FranceUn Complément d'enquête sur Bardella fait fulminer le RN
L'émission dévoilerait des messages haineux du président du parti. France Télévisions la maintient malgré les menaces de poursuite.
Le Rassemblement national est vent debout contre la diffusion jeudi soir d’un «Complément d’enquête» sur son président Jordan Bardella, dénonçant «une manipulation grossière». France Télévisions maintient la diffusion de l’émission, malgré les menaces de poursuites.
Intitulé «Jordan Bardella: le grand remplaçant», le reportage, se basant sur quatre sources, dont trois anonymes, affirme que la tête de liste du RN pour les européennes aurait utilisé de 2015 à 2017 un compte Twitter sous un pseudonyme pour diffuser des messages racistes, homophobes ou pour insulter des journalistes.
«Complément de rien»
«Cette émission devrait être rebaptisée complément de rien, parce qu’ils arrivent à la faire à partir de rien», s’est emporté sur franceinfo le député et porte-parole du RN Sébastien Odoul, dénonçant «une manipulation grossière» visant à «discréditer notre liste pour les européennes».
Dès la diffusion mercredi soir d’un teaser de l’émission sur les réseaux sociaux, Victor Chabert, attaché de presse du parti, a contesté avec force l’attribution de ce compte anonyme à Jordan Bardella, qui caracole en tête des sondages pour le scrutin du 9 juin.
«Vous diffusez un tweet mensonger, sans même employer le conditionnel et sans préciser le démenti de Jordan Bardella qui réfute formellement être l’auteur de ces publications», a-t-il écrit sur X, annonçant des poursuites et une mise en demeure adressée «par huissier à France Télévisions». Il a précisé à l’AFP que le RN a entrepris ces démarches non pas pour empêcher la diffusion de l’émission, mais bien celle de «l’extrait sur le faux compte qui est complètement mensonger». Il a ajouté que le parti n’avait pas déposé de référé.
Pour sa part, France Télévisions a indiqué à l’AFP maintenir la diffusion du «Complément d’enquête» sur France 2 à 22 h 35. «Cela ne change rien, c’est classique», précise-t-on au sein du groupe. «Les sources de Pierre-Stéphane Fort, le journaliste ayant mené l’enquête, sont formelles», a souligné pour sa part sur X le présentateur du magazine d’investigation, Tristan Waleckx.
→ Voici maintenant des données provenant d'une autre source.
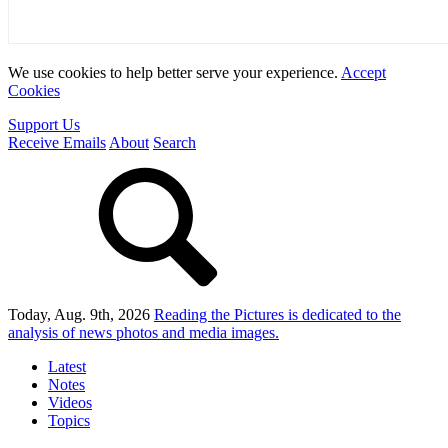
We use cookies to help better serve your experience.
Accept
Cookies
Support Us
Receive Emails
About
Search
Today, Aug. 9th, 2026
Reading the Pictures
is dedicated to the
analysis of news photos and media images.
Latest
Notes
Videos
Topics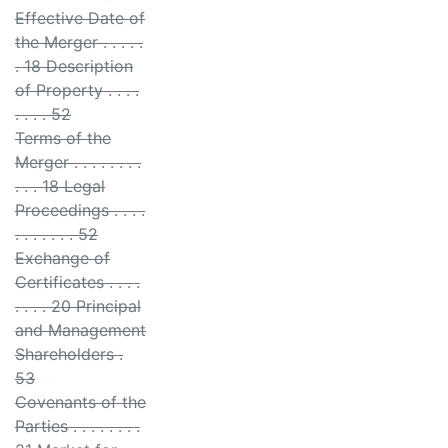
Effective Date of
the Merger . . . . .
. 18 Description
of Property . . . .
. . . . 52
Terms of the
Merger . . . . . . . .
. . . 18 Legal
Proceedings . . . .
. . . . . . . 52
Exchange of
Certificates . . . .
. . . . 20 Principal
and Management
Shareholders .
53
Covenants of the
Parties . . . . . . . .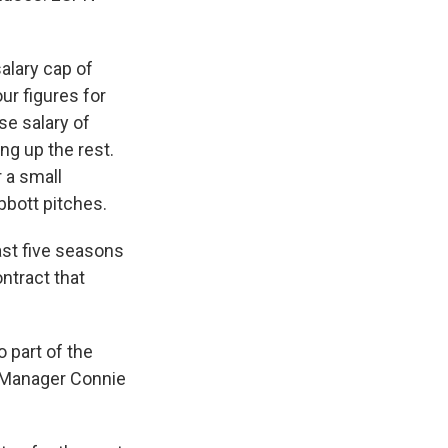
alary cap of
r figures for
se salary of
ng up the rest.
r a small
bott pitches.
ast five seasons
ontract that
o part of the
l Manager Connie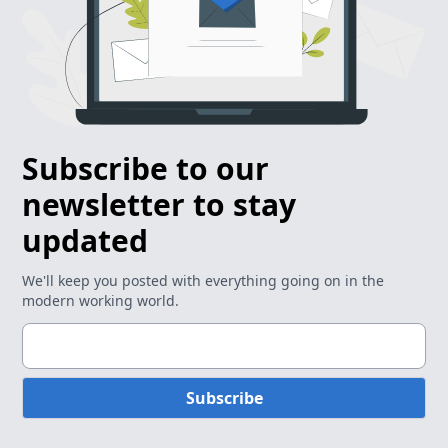
Subscribe to our
newsletter to stay
updated
We'll keep you posted with everything going on in the
modern working world.
Subscribe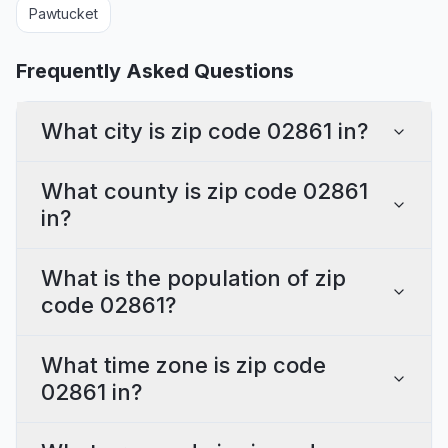
Pawtucket
Frequently Asked Questions
What city is zip code 02861 in?
What county is zip code 02861
in?
What is the population of zip
code 02861?
What time zone is zip code
02861 in?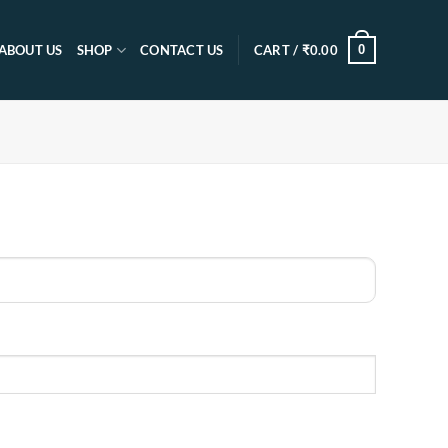
0
ABOUT US
SHOP
CONTACT US
CART /
₹
0.00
Le reportage est consacré au jeune président du RN, âgé de 28 ans, à l’ascension politique éclair.
Un compte anonyme pour parler plus librement
«Complément d’enquête» mentionne un compte Twitter que Jordan Bardella aurait utilisé sous le pseudonyme de RepNat du Gaito. L’un des tweets mis en avant par l’émission montre une photo de la piscine de Créteil avec la mention «La mer noire», en allusion à la présence de nombreuses personnes de couleur dans le bassin.
Un ancien membre du RN, Eric Richermoz, affirme face caméra que Jordan Bardella avait un tel compte comme les autres membres «d’un petit groupe appelé NatRep» (Nationalistes Républicains, NDLR) qui utilisaient des profils anonymes «pour parler plus librement que le compte officiel».
Contacté par l’AFP, l’ex-numéro 2 du FN Florian Philippot, interrogé dans le reportage, assure «ne pas être en mesure de confirmer» que le président du RN se soit effectivement caché derrière ce profil. Il rejette, en revanche, les accusations du Rassemblement national qui attribue le compte RepNat du Gaito à l’un de ses «anciens assistants». «C’est un mensonge grossier qui montre une certaine fébrilité», assure-t-il.
Dans l’émission, que l’AFP a pu visionner, Jordan Bardella dément lui-même avoir tweeté sous cette fausse identité: «Je suis désolé de vous décevoir, mais je n’ai qu’un seul compte Twitter», a-t-il répondu mardi à France 2.
Peu présent au Parlement européen
Ce «Complément d’enquête» relate notamment le début de la carrière politique de Jordan Bardella, avec une interview de l’ancien journaliste Pascal Humeau qui lui a donné des cours pour s’exprimer dans les médias. «C’était une coquille vide. En termes de fond, il était plutôt limité», assure ce spécialiste de média training. Il raconte avoir appris au président du RN à sourire et à dire «bonjour avec enthousiasme».
Les équipes de «Complément d’enquête» se sont aussi rendues au Parlement européen à Strasbourg pour enquêter sur les activités de l’eurodéputé. «Je ne l’ai jamais vu», affirment le socialiste luxembourgeois Marc Angel et la nationaliste galicienne Ana Miranda, qui siègent tous deux avec lui à la Commission des pétitions.